Similarly, Shereen tells us about SolFem, a Moroccan NGO which helps unmarried mothers and their children reintegrate into society (under the law, these women can be imprisoned for having sex outside marriage), Y-Peer, an NGO for young people which teaches them about contraception (not totally forbidden by Islamic law) and Marwa Rakha, a blogger who talks about relationships openly, online, and has gained quite a fan following.
What I missed
This book mainly focuses on Egypt. There are bits and pieces from other countries: Saudi, Lebanon, Tunisia… but Cairo forms the bulk of the research done. It could have done with a more comprehensive approach in this respect.

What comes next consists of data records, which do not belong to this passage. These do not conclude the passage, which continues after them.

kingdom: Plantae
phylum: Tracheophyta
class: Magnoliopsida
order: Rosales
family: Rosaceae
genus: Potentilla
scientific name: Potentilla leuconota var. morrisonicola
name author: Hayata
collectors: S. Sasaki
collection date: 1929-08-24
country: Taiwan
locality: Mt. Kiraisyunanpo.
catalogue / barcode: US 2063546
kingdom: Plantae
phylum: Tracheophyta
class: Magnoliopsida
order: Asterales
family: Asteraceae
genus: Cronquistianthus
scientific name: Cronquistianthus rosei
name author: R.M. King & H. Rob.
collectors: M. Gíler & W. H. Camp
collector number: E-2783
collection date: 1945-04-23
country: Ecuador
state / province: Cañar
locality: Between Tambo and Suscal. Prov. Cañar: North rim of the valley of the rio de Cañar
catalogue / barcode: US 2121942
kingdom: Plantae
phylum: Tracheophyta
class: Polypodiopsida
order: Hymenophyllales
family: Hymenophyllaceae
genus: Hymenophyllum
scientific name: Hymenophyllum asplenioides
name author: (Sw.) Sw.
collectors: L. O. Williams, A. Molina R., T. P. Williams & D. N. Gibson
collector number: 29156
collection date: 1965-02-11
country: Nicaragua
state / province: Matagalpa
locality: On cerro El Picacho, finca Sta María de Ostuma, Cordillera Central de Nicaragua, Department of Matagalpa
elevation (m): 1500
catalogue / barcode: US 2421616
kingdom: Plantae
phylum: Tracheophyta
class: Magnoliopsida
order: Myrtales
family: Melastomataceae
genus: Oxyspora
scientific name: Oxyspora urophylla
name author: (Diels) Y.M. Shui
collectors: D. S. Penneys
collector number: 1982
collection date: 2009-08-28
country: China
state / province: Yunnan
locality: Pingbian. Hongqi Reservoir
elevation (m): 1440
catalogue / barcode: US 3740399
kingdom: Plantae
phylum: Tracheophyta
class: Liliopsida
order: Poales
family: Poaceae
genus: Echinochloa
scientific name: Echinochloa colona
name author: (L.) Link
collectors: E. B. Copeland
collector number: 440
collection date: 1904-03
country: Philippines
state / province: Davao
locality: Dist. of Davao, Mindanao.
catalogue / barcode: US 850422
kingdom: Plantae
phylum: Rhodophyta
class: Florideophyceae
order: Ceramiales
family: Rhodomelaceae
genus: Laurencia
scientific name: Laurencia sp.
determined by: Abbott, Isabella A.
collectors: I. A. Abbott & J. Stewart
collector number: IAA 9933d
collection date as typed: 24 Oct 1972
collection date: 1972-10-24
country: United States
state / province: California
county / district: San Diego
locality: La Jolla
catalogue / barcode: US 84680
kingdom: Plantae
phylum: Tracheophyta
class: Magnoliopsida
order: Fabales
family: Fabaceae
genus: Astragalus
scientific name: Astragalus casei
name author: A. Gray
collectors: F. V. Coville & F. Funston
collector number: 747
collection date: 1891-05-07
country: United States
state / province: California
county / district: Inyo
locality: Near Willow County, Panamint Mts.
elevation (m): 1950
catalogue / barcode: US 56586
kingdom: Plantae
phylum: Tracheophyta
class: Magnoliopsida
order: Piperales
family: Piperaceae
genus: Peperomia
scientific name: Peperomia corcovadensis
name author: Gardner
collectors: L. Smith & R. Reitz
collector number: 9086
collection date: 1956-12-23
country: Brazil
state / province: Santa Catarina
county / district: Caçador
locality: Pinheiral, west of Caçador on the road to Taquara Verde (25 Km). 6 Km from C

All in all, this was an interesting read, well worth the time. It made me think, opened my mind to different ideas, and was interestingly written. It made me think more objectively about my view of the Islamic world, and the author’s points about the pre-Western-influence Arab world and its more open-minded approach to sexuality, as well as the need to consider Arab cultural mores, their insistence on religious and familial obligations, are explained well. Certainly worth a re-read some time soon.